PROBLEM TO WORK ON |
Collect each line of the entries that holds the string "title".

MATERIAL FOR THIS TASK |
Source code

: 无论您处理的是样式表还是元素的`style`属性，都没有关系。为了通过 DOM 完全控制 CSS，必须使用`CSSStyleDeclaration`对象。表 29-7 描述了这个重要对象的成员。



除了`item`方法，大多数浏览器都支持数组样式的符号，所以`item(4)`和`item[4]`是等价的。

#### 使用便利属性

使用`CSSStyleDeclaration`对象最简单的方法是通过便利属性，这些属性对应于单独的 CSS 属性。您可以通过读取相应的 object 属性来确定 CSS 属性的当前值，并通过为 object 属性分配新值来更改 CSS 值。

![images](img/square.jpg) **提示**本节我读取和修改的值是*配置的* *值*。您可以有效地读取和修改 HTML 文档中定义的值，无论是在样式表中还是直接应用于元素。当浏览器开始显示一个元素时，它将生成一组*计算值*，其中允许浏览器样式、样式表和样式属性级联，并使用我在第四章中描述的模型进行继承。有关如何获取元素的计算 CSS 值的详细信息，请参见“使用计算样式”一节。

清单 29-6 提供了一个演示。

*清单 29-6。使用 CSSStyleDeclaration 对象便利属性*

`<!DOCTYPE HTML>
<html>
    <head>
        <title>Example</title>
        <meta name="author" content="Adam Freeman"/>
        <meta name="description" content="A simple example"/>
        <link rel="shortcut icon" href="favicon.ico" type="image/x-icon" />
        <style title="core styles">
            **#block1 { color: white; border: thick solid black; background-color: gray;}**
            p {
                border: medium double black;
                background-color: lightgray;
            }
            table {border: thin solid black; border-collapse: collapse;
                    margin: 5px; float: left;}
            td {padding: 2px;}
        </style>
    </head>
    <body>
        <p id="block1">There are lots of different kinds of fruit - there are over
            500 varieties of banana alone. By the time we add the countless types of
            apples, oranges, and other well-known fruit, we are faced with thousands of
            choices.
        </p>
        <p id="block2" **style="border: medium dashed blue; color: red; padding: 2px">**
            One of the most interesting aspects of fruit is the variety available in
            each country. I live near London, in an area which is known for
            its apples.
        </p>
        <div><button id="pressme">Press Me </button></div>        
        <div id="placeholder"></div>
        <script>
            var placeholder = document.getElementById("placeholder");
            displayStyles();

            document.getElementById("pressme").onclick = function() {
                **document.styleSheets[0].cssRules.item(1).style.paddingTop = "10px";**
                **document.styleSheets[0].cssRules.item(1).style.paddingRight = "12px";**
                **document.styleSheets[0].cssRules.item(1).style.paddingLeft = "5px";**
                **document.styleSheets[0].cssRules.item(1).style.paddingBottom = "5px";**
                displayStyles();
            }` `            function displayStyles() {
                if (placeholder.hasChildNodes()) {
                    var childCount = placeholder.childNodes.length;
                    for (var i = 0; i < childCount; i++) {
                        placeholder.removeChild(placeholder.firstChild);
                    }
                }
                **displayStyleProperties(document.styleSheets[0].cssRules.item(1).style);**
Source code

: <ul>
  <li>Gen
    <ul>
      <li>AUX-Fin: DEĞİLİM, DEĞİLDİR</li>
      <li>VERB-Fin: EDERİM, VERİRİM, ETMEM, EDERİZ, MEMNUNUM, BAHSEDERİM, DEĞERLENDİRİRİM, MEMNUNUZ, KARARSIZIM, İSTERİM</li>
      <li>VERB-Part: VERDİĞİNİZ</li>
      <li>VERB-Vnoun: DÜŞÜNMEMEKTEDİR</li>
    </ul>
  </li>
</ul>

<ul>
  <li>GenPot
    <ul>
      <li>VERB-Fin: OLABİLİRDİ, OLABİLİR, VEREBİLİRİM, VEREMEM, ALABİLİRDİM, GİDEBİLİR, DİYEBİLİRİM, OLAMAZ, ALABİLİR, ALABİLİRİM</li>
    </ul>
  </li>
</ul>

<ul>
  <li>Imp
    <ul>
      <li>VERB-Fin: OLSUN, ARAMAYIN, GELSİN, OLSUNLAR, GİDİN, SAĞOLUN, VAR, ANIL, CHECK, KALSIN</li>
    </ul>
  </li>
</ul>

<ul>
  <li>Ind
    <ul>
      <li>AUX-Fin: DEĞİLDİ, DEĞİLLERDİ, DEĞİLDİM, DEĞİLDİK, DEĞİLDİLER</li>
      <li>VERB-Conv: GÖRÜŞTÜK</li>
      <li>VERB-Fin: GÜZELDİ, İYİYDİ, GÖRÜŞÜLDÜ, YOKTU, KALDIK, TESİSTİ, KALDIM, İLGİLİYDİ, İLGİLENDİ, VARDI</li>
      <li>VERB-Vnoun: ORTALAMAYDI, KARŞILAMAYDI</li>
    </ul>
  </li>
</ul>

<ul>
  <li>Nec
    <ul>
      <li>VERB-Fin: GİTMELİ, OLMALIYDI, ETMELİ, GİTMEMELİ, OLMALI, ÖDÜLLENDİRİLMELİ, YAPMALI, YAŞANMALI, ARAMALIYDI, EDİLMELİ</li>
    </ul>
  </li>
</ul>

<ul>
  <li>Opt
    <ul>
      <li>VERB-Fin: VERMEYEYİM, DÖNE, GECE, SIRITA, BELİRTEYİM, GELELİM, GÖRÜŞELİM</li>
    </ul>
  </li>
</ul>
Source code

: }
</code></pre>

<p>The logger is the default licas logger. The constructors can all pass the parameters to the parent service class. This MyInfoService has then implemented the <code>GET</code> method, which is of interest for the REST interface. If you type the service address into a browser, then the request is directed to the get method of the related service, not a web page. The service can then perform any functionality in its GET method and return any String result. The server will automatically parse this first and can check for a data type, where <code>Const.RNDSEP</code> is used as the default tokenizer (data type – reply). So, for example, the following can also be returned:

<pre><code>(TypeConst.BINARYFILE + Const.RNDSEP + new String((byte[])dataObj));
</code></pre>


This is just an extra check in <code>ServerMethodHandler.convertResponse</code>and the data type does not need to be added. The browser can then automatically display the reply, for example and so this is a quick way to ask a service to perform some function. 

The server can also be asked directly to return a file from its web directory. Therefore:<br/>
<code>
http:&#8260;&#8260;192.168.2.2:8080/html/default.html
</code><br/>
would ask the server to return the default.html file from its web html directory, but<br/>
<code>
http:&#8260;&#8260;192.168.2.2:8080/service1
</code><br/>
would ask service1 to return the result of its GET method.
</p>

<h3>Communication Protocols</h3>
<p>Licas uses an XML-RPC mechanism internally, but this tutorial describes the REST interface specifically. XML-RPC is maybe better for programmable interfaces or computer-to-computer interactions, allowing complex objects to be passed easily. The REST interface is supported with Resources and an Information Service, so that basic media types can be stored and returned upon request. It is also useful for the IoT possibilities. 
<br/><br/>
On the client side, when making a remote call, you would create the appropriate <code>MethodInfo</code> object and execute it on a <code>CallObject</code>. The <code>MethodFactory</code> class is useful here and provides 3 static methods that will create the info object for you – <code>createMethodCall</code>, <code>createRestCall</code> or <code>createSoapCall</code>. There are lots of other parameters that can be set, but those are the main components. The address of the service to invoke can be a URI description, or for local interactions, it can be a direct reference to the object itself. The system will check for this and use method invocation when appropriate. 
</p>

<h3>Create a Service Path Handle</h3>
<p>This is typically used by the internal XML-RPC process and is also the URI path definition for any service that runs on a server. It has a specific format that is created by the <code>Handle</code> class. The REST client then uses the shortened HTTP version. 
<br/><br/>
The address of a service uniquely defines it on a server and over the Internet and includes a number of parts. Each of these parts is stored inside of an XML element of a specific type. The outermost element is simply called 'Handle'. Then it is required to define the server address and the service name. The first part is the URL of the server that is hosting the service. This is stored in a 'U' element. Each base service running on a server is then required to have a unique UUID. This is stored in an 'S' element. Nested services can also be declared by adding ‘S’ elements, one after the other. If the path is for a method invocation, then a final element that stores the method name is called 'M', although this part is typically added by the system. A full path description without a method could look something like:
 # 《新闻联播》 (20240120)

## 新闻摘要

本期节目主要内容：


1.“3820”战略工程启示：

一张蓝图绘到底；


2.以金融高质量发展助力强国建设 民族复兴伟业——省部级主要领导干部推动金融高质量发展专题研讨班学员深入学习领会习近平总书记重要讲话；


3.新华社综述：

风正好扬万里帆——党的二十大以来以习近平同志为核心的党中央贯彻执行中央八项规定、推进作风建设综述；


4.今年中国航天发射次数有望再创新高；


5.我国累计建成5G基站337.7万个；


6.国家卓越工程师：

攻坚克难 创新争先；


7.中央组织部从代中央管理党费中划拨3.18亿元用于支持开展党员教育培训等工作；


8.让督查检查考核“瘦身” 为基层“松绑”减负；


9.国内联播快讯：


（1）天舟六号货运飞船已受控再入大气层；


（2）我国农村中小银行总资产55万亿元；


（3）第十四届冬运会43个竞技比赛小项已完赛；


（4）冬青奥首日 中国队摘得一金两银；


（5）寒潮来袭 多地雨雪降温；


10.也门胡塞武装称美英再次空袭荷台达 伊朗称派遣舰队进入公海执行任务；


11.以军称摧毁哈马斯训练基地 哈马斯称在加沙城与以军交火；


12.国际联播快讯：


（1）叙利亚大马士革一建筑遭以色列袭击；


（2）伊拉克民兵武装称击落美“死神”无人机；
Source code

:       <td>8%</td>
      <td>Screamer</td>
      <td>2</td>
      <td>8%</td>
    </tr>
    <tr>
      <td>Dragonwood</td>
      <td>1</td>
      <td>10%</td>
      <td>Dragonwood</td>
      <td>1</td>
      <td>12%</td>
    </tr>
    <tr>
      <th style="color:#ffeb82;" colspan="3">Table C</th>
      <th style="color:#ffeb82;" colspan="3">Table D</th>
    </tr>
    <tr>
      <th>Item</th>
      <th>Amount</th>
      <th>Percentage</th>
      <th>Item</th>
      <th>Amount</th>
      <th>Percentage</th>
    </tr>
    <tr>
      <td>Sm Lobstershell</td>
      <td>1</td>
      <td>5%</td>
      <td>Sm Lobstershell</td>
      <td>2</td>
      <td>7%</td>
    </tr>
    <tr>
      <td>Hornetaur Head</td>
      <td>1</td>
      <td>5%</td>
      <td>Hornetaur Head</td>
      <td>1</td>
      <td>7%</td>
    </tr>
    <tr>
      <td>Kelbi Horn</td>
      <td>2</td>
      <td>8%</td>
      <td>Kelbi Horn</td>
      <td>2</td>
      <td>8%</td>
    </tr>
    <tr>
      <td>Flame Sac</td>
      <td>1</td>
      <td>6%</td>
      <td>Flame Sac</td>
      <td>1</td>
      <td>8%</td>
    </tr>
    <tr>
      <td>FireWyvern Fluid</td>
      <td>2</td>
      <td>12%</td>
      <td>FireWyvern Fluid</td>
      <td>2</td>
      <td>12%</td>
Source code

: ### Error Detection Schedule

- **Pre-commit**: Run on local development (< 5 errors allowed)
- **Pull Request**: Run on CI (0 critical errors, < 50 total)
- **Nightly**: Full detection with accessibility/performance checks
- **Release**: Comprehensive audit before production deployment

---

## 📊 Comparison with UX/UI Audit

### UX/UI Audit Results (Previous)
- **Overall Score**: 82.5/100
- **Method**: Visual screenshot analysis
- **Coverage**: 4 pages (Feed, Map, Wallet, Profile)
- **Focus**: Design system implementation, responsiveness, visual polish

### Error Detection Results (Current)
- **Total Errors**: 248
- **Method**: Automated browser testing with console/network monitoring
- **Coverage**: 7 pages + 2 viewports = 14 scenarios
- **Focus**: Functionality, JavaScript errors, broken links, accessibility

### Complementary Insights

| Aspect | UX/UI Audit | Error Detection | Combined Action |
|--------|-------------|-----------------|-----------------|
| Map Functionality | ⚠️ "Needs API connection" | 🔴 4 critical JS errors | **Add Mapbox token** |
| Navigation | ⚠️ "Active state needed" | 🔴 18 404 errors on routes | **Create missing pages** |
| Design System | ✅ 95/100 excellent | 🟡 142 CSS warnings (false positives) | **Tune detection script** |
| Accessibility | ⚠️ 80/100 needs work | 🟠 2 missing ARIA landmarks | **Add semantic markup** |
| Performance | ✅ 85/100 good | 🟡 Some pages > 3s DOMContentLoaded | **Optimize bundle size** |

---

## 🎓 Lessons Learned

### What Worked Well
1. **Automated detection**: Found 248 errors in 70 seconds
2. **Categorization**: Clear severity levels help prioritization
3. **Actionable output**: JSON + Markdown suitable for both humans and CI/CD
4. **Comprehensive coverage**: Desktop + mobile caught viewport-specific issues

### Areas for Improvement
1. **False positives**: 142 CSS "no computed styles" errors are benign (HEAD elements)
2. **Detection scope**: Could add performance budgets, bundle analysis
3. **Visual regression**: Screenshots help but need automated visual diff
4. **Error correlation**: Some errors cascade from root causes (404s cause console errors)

REPLY TO THE TASK |
        <title>Example</title>
        <style title="core styles">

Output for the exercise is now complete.